National Instruments, LabVIEW 8.5
NI LabVIEW 8.5 Improves Test Throughput with Multicore and FPGA Technologies
News Release from:
07 August 2007
National Instruments today announced LabVIEW 8.5, the latest version of the graphical system design platform for test, control and embedded system development. Building on nearly 10 years of investment in multithreading technology, LabVIEW 8.5 simplifies multicore and FPGA development for high-performance test applications with its intuitive parallel dataflow language. As manufacturers shift to multicore processors to provide performance gains, LabVIEW 8.5 running on these new processors can deliver more powerful systems with increased test throughput. The latest version of LabVIEW offers performance gains with automatic thread scaling based on the total available number of processing cores, improved thread-safe drivers and deterministic real-time multithreading for high-performance test applications such as those in wireless, high-speed digital and mixed-signal test.

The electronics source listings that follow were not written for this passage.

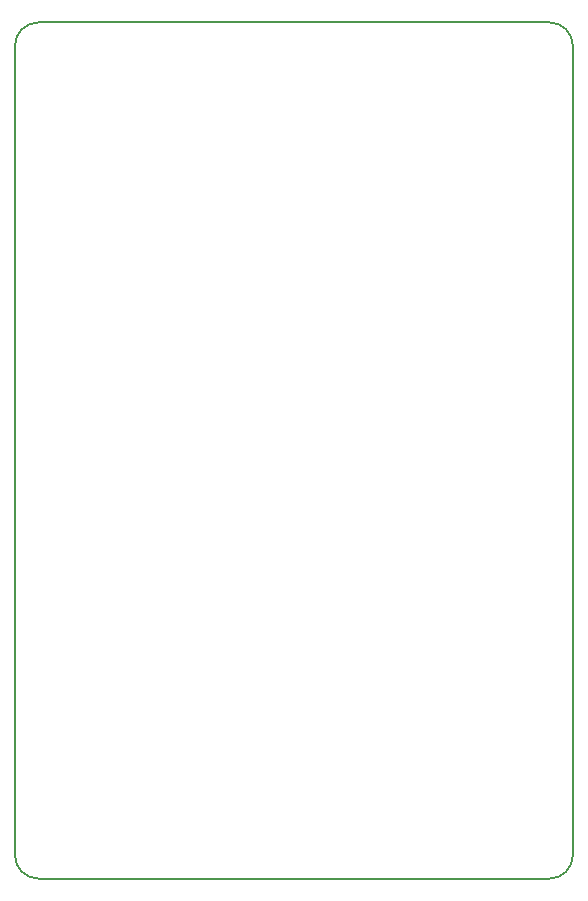
<source format=gbr>
G04 #@! TF.GenerationSoftware,KiCad,Pcbnew,5.0.1-33cea8e~68~ubuntu18.04.1*
G04 #@! TF.CreationDate,2018-11-21T16:18:05-05:00*
G04 #@! TF.ProjectId,samn,73616D6E2E6B696361645F7063620000,5*
G04 #@! TF.SameCoordinates,Original*
G04 #@! TF.FileFunction,Profile,NP*
%FSLAX46Y46*%
G04 Gerber Fmt 4.6, Leading zero omitted, Abs format (unit mm)*
G04 Created by KiCad (PCBNEW 5.0.1-33cea8e~68~ubuntu18.04.1) date Wed 21 Nov 2018 04:18:05 PM EST*
%MOMM*%
%LPD*%
G01*
G04 APERTURE LIST*
%ADD10C,0.150000*%
G04 APERTURE END LIST*
D10*
X22000000Y-91250000D02*
G75*
G02X20000000Y-89250000I0J2000000D01*
G01*
X22000000Y-91250000D02*
X65250000Y-91250000D01*
X20000000Y-20750000D02*
X20000000Y-89250000D01*
X65250000Y-18750000D02*
X22000000Y-18750000D01*
X67250000Y-89250000D02*
X67250000Y-20750000D01*
X65250000Y-18750000D02*
G75*
G02X67250000Y-20750000I0J-2000000D01*
G01*
X67250000Y-89250000D02*
G75*
G02X65250000Y-91250000I-2000000J0D01*
G01*
X20000000Y-20750000D02*
G75*
G02X22000000Y-18750000I2000000J0D01*
G01*
M02*

</source>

“Engineers and scientists depend on continually improving PC processors, operating systems and bus technologies to drive increased performance in their test systems,” said Dr. James Truchard, National Instruments President, CEO and co-founder. “With the shift toward multicore processors on the PC, LabVIEW programmers benefit from a simplified graphical approach to multithreading, making it possible for engineers and scientists to maximise the performance of multicore technology with little to no change to their applications.”
Using LabVIEW 8.5 to program multicore systems, test engineers can now design new production testers with increased test throughput by performing parallel operations such as data acquisition, generation and analysis on multiple processor cores. With the inherent parallelism of the LabVIEW dataflow language and built-in multithreading, engineers can build advanced systems that balance the workload among available processing cores. Because of the simplified graphical approach to multithreading in LabVIEW, engineers already using LabVIEW can also take advantage of multicore technology to achieve performance gains for their existing test systems with little to no change to their applications. Additionally, test engineers can further optimise their test systems by distributing processing to an FPGA target using the LabVIEW FPGA Module.
LabVIEW 8.5 running on multicore processors also can solve high-speed data streaming application challenges such as communications IC verification, high-definition video display testing and RF spectral monitoring by distributing the measurement I/O and the file I/O to separate processing cores. Using LabVIEW 8.5 and high-speed bus technology such as PCI Express, engineers can stream data continuously at rates up to 2.5 GB/s to system memory.
The LabVIEW 8.5 platform introduces a new version of the NI Modulation Toolkit for LabVIEW, which provides engineers a flexible software-defined approach to communications systems design and test. By combining the NI Modulation Toolkit 4.0 with PXI Express modular instrumentation, engineers can develop applications to test wireless devices using standard protocols such as GPS and DAB as well as perform EMC testing. Engineers can also use the Modulation Toolkit to generate parity check matrices as well as encode and decode information bits with low density parity-check (LDPC) coding techniques used in WiMAX, DVB-S2 and 802.11n protocols.
Additionally, engineers can combine LabVIEW 8.5 with FPGA-based systems to perform processor-intensive communications tests. Because FPGAs are inherently parallel and capable of delivering deterministic execution, FPGA-based systems are ideal for in-line and distributed processing. Using the LabVIEW FPGA Module, engineers can program an FPGA-enabled processor board from National Instruments to perform thousands of computations in parallel to modulate the RF system needed to test the Digital Video Broadcasting (DVB) protocol.
For deploying deterministic, high-reliability systems, LabVIEW 8.5 extends the performance of multicore applications to real-time embedded systems by delivering symmetric multiprocessing with LabVIEW Real-Time. With the latest version of LabVIEW, engineers can manually assign portions of code to specific processor cores to fine-tune real-time systems or isolate time-critical sections of code on a dedicated core.
To meet the more challenging debugging and code optimisation requirements of real-time multicore development, the new NI Real-Time Execution Trace Toolkit 2.0 visually displays timing relationships between sections of code and the individual threads and processing cores where the code is executing.
Design and Implement Digital Communications Protocols with the New Statechart Module
Statecharts are commonly used to design state machines that model the behaviour of real-time and embedded systems to depict event occurrences and responses for designing digital communication protocols, machine controllers and fault-handling applications. Using the new LabVIEW Statechart Module, engineers can design and implement communications protocols such as SPI or I2C to quickly prototype new products or communicate with units under test during the testing process. With high-level design tools such as the statechart module, engineers can bridge the gap between design and test processes to more quickly iterate on product designs and shorten time to market.
Additional LabVIEW 8.5 features for test applications include:
· Project file management tools and graphical code merging for team-based development
· Low-level memory management for performance optimisation
· Analysis and signal processing improvements including BLAS linear algebra libraries
· Improved edge detection for image processing and optimised algorithms for various demodulators and channel coding schemes
· Improved support of .m file scripts